The invention discloses a method for determining the gradient of a longitudinal slope of an ultra-high speed highway, which comprises the steps of constructing a bidirectional ten-lane model and an automobile model; calculating the maximum climbing gradient at different set running speeds; judging whether the maximum climbing gradient at different set running speeds meets the regulation or not; constructing a model of heart rate increase rate under the joint influence of gradient and speed difference; and calculating the heart rate increase rate under the joint influence of the gradient and the speed difference, further obtaining psychological bearing indexes under different gradients, and determining the gradient under the set running speed according to the psychological bearing indexes. According to the invention, based on the speed change of different gradients, the heart rate increase rate of the driver under the common influence of the gradient and the speed difference is calculated by using a calculation model of the heart rate increase rate of the driver, and the psychological bearing index is further calculated to optimally select the gradient.

Description

Method for determining longitudinal slope gradient of super-high-speed highway
Technical Field
The invention belongs to the technical field of highway design, and particularly relates to a method for determining the gradient of a longitudinal slope of an ultra-high speed highway.
Background
At present, the speed limit of the expressway in China is 120km/h, but the design speed of common automobiles sold in the market is mostly 180km/h, and the design speed of partial racing automobiles reaches 400km/h, and the speed limit of the existing expressway influences the exertion of the automobile performance, so that the design speed of the expressway is improved to be necessary. Comfort, safety, and vehicle dynamics of the driver and passengers are one of the main factors of the superhigh road design. Based on the method, the invention provides a method for determining the longitudinal slope gradient of the expressway based on driving comfort.

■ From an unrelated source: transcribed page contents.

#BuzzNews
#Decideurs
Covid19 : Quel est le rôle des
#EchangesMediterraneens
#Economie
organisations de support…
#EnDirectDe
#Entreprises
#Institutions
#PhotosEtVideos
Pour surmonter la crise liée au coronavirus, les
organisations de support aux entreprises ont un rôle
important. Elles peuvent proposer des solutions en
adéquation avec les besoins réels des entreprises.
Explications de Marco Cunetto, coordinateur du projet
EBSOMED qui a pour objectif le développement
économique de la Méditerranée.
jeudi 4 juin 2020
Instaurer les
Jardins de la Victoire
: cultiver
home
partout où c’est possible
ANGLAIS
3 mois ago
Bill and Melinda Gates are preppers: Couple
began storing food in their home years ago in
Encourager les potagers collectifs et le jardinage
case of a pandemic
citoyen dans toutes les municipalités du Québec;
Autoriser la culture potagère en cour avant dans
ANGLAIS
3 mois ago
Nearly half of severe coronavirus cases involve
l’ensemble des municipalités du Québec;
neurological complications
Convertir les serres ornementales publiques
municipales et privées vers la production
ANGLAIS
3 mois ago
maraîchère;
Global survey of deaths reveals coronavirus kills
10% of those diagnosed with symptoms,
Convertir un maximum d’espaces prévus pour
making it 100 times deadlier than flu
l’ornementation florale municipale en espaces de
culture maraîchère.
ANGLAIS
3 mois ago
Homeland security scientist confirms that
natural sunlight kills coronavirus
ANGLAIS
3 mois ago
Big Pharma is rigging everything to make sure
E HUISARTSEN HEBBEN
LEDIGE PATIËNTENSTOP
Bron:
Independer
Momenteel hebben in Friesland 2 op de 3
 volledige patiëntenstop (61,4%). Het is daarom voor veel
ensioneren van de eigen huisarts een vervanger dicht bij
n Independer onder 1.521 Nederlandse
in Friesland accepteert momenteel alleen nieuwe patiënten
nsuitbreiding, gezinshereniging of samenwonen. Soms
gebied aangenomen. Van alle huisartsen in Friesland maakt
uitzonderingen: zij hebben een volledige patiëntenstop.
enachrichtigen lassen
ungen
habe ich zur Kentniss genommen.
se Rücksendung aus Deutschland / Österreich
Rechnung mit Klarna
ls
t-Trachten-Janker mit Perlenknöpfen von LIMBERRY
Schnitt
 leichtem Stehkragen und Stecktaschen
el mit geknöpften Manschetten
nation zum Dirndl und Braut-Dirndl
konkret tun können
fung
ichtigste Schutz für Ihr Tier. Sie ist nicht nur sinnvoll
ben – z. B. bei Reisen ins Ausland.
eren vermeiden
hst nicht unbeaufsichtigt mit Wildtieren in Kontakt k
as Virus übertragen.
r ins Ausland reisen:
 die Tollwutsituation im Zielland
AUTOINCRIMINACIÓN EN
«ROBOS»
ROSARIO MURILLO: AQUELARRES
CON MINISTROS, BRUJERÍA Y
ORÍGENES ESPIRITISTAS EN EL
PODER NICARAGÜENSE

The automobile and the large-sized truck have obvious difference in dynamic performance, and the capability of overcoming longitudinal slopes of the automobile is obviously superior to that of the large-sized truck. The large-sized truck has remarkable limitation on the speed, can not normally run on a road section with super high speed, has no obvious difference from a flatter road when the automobile runs on a longitudinal slope below 3%, and has no obvious reduction in speed. Thus, the expressway with the speed per hour of 160km/h can only be limited by the gradient and the slope length of the automobile.

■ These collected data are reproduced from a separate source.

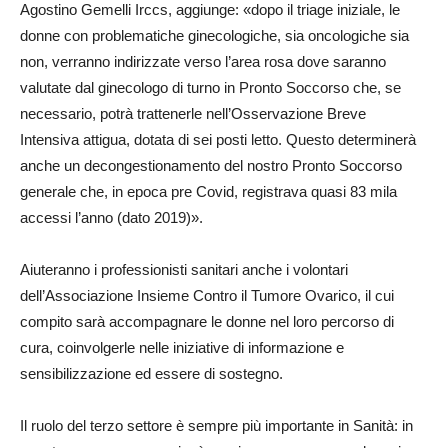
Agostino Gemelli Irccs, aggiunge: «dopo il triage iniziale, le
donne con problematiche ginecologiche, sia oncologiche sia
non, verranno indirizzate verso l’area rosa dove saranno
valutate dal ginecologo di turno in Pronto Soccorso che, se
necessario, potrà trattenerle nell’Osservazione Breve
Intensiva attigua, dotata di sei posti letto. Questo determinerà
anche un decongestionamento del nostro Pronto Soccorso
generale che, in epoca pre Covid, registrava quasi 83 mila
accessi l’anno (dato 2019)».
Aiuteranno i professionisti sanitari anche i volontari
dell’Associazione Insieme Contro il Tumore Ovarico, il cui
compito sarà accompagnare le donne nel loro percorso di
cura, coinvolgerle nelle iniziative di informazione e
sensibilizzazione ed essere di sostegno.
Il ruolo del terzo settore è sempre più importante in Sanità: in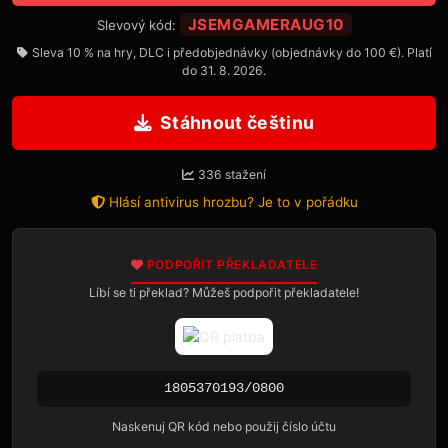
JSEMGAMERAUG10
Slevový kód:
Sleva 10 % na hry, DLC i předobjednávky (objednávky do 100 €). Platí
do 31. 8. 2026.
Stáhnout češtinu
336 stažení
Hlásí antivirus hrozbu? Je to v pořádku
PODPOŘIT PŘEKLADATELE
Líbí se ti překlad? Můžeš podpořit překladatele!
1805370193/0800
Naskenuj QR kód nebo použij číslo účtu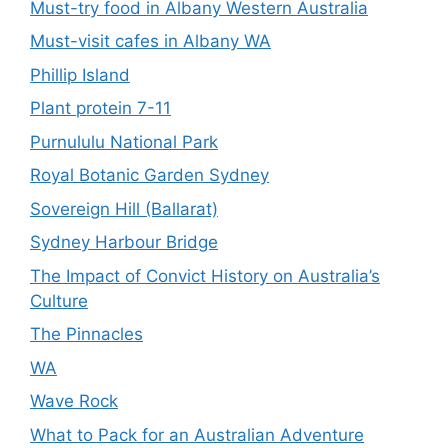
Must-try food in Albany Western Australia
Must-visit cafes in Albany WA
Phillip Island
Plant protein 7-11
Purnululu National Park
Royal Botanic Garden Sydney
Sovereign Hill (Ballarat)
Sydney Harbour Bridge
The Impact of Convict History on Australia’s
Culture
The Pinnacles
WA
Wave Rock
What to Pack for an Australian Adventure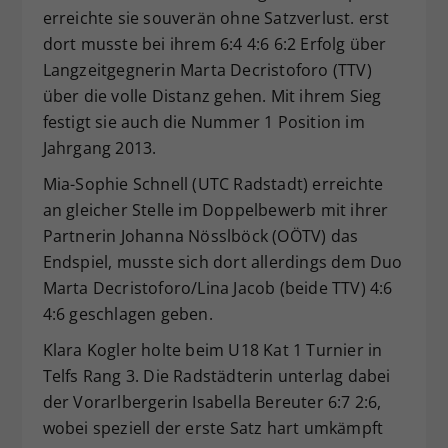
erreichte sie souverän ohne Satzverlust. erst
Dieser Wert speichert Ihre Consent-
dort musste bei ihrem 6:4 4:6 6:2 Erfolg über
Einstellungen. Unter anderem eine
zufällig generierte ID, für die
Langzeitgegnerin Marta Decristoforo (TTV)
Zweck
historische Speicherung Ihrer
über die volle Distanz gehen. Mit ihrem Sieg
vorgenommen Einstellungen, falls der
festigt sie auch die Nummer 1 Position im
Webseiten-Betreiber dies eingestellt
Jahrgang 2013.
hat.
Mia-Sophie Schnell (UTC Radstadt) erreichte
an gleicher Stelle im Doppelbewerb mit ihrer
Partnerin Johanna Nösslböck (OÖTV) das
Endspiel, musste sich dort allerdings dem Duo
Marta Decristoforo/Lina Jacob (beide TTV) 4:6
4:6 geschlagen geben.
Klara Kogler holte beim U18 Kat 1 Turnier in
Telfs Rang 3. Die Radstädterin unterlag dabei
der Vorarlbergerin Isabella Bereuter 6:7 2:6,
wobei speziell der erste Satz hart umkämpft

In the highway route design rule (JDG D20-2017), it is pointed out that the maximum longitudinal slope of a road section with a speed per hour of 120km/h is 3%, the maximum longitudinal slope length is 900m, the minimum longitudinal slope length is 300m, the recommended value is not suitable for the ultra-high speed running condition of a vehicle, and the unreasonable longitudinal slope length can influence the running safety, so that traffic disorder is caused. Therefore, in order to avoid the reduction of driving comfort and safety caused by improper setting of the longitudinal slope length, the invention provides a method for determining the longitudinal slope gradient of the super highway, and the longitudinal slope gradient is set and verified by using a card simulation software in combination with the vehicle dynamics and the heart rate growth rate of a driver.
Disclosure of Invention
The invention aims to provide a method for determining the longitudinal slope gradient of an expressway, which aims at solving the problem that the existing design standard of the longitudinal slope of the expressway does not consider the running condition of an automobile on the expressway.
The above object of the present invention is achieved by the following technical solutions:
a method for determining the gradient of a longitudinal slope of an ultra-high speed highway comprises the following steps:
step 1: setting up a bidirectional ten-lane model and an automobile model by using Carsim software;
step 2: calculating the maximum climbing gradient i under different set running speeds max
Step 3: if the maximum climbing gradient under different set running speeds meets the specified maximum climbing gradient under different set running speeds, the step 4 is entered; otherwise, changing the bidirectional ten-lane model and the automobile model to return to the step 2;
step 4: constructing a model of heart rate increase rate under the joint influence of gradient and speed difference;
calculating heart rate increase rate N under the joint influence of gradient and speed difference according to gradient obtained by simulation of carsim software and speed difference under set running speed u Further obtaining psychological bearing index K under different gradients 1 N u Selecting 20%<K 1 N u <30% of the corresponding gradient is used as the gradient at the set running speed, wherein K 1 Is a quality influencing factor of a driver.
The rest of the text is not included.